Acompanhado dessas e outras confusões - e sem se saber para que serve o Parlamento Europeu - o acto eleitoral realizou-se no quadro de quase meia semana de férias, em tempo de praia, de histeria futebolística e com as mesas de voto atadas a um horário de Inverno.

Em vez da montagem das condições e dos meios para motivar e facilitar a participação activa na construção democrática da Europa, tudo parecia organizado para mandar os cidadãos para a praia.

No momento em que escrevo, ainda não este concluído o acordo sobre a Constituição europeia. Mas é estranho que o seu texto, nas versões que foi assumindo ao longo de trinta meses, nunca tenha sido colocado ao alcance das populações, nem apresentado e discutido nas escolas.

3. O debate sobre a identidade europeia não desarma. Como dizia um grande militante europeu, H. Brugmans, "a Europa é o lugar onde nenhuma certeza é aceite se não for continuamente descoberta".

Em Dezembro de 1999, M. Jacques Delors, antigo presidente da Comissão Europeia, fez uma conferência na catedral de Estrasburgo subordinada ao tema "Espírito evangélico e construção europeia".

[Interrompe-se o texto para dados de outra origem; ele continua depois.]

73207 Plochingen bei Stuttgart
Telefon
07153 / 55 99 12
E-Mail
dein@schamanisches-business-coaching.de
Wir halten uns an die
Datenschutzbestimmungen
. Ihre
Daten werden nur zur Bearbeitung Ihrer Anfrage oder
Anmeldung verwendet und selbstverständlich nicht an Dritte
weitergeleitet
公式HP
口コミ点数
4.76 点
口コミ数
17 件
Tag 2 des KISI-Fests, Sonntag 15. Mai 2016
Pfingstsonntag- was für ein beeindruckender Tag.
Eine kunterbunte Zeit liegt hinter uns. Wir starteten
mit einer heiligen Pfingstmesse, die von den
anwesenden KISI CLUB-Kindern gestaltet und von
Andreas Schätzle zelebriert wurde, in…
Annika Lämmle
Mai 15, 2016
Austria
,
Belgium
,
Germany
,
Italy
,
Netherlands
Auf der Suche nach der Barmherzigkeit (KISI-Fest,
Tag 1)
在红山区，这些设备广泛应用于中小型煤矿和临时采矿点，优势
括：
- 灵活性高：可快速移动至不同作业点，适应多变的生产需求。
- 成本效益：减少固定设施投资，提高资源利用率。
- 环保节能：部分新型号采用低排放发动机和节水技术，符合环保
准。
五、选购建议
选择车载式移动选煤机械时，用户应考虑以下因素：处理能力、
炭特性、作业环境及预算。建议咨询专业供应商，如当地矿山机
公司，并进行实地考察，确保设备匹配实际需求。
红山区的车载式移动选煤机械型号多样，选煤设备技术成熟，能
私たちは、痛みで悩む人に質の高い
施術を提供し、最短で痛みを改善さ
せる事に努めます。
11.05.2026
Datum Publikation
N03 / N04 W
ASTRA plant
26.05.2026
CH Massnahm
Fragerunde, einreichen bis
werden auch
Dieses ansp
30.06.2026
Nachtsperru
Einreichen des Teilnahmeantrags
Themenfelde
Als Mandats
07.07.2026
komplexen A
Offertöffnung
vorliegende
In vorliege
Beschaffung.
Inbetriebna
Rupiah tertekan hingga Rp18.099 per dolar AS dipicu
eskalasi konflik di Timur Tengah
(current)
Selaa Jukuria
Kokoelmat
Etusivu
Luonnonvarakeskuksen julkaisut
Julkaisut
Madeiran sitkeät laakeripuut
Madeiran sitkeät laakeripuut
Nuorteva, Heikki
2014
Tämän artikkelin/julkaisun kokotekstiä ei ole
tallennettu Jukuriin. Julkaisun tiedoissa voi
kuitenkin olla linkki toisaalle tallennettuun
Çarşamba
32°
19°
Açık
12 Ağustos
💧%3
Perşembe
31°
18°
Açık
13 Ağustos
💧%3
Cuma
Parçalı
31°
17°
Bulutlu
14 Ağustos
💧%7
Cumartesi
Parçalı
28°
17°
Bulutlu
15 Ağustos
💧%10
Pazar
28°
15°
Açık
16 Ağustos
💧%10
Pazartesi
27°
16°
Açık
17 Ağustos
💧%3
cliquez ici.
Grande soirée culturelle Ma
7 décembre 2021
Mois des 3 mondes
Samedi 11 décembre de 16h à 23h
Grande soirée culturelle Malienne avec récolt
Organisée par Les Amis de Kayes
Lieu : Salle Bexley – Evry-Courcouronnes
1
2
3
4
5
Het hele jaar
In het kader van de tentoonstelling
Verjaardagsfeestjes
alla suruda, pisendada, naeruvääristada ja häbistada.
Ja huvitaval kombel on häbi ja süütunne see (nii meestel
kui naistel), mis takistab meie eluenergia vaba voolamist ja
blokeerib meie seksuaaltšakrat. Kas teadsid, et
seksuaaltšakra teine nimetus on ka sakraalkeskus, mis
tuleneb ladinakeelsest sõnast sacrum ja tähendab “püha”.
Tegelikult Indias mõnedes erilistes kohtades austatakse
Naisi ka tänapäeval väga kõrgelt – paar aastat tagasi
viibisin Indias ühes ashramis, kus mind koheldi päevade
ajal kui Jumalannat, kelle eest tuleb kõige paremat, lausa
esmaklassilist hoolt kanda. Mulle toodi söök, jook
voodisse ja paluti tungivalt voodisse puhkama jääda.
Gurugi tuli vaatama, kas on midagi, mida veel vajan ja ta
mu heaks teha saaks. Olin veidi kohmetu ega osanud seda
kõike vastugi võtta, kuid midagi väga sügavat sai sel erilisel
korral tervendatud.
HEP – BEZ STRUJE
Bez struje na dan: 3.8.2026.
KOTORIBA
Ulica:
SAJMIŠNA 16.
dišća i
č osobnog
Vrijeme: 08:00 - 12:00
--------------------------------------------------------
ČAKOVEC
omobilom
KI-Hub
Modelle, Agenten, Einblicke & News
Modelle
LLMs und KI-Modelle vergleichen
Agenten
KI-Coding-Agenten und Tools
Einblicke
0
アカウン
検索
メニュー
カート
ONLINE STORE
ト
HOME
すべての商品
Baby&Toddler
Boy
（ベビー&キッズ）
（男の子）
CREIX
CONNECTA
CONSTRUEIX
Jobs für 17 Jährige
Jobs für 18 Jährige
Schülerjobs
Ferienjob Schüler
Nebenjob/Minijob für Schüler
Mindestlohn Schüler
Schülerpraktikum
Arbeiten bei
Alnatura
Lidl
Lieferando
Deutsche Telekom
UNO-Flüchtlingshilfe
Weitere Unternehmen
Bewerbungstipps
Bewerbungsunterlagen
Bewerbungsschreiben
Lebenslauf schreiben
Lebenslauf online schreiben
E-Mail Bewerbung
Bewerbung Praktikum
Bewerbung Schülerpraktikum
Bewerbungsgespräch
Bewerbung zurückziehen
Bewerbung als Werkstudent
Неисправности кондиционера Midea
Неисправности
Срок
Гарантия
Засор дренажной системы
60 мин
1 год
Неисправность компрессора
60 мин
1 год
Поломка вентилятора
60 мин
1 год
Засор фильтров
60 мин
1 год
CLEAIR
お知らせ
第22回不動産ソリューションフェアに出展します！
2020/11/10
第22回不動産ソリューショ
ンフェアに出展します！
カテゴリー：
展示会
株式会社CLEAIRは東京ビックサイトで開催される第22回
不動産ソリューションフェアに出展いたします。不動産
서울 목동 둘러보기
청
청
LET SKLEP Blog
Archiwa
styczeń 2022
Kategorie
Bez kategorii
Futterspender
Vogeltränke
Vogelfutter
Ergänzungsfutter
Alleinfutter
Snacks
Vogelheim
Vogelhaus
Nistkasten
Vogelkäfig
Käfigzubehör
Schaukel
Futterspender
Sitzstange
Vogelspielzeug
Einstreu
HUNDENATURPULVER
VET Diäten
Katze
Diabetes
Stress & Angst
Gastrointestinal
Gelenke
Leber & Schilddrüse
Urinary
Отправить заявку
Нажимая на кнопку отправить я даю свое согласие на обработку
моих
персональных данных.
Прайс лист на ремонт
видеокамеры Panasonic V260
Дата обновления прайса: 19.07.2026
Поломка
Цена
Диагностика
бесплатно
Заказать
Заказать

O convite foi-lhe dirigido pelo arcebispo J. Doré e motivado por uma afirmação do próprio J. Delors: "Se em dez anos não conseguirmos dar uma alma, uma espiritualidade, uma significação à Europa, perdemos a partida."

Esta declaração foi depois muito repetida. Por vezes, numa perspectiva de espiritualismo desencarnado e intemporal, contrária do seu autor. Ao procurar responder à pergunta - "Como encarnar na aventura comum da Europa as exigências do espírito evangélico?" -, elaborou um roteiro para mostrar, no traçado e nas tensões do projecto europeu, o corpo da espiritualidade que cultiva e nos pilares que o sustentam os valores que promove.

Com Vaclav Havel destacou o seu alcance: "A missão da Europa já não é, e nunca mais será, nem a de governar o mundo, nem a de espalhar pela força a sua representação da felicidade e do bem, nem a de inculcar a sua cultura, nem sequer a pretensão de lhe dar lições. A única missão pertinente que poderia ser a sua no próximo século consiste em ser o melhor possível ela própria, isto é, ressuscitar e projectar, na sua vida, as suas melhores tradições espirituais, contribuindo assim para criar um novo modo de coexistência a nível mundial."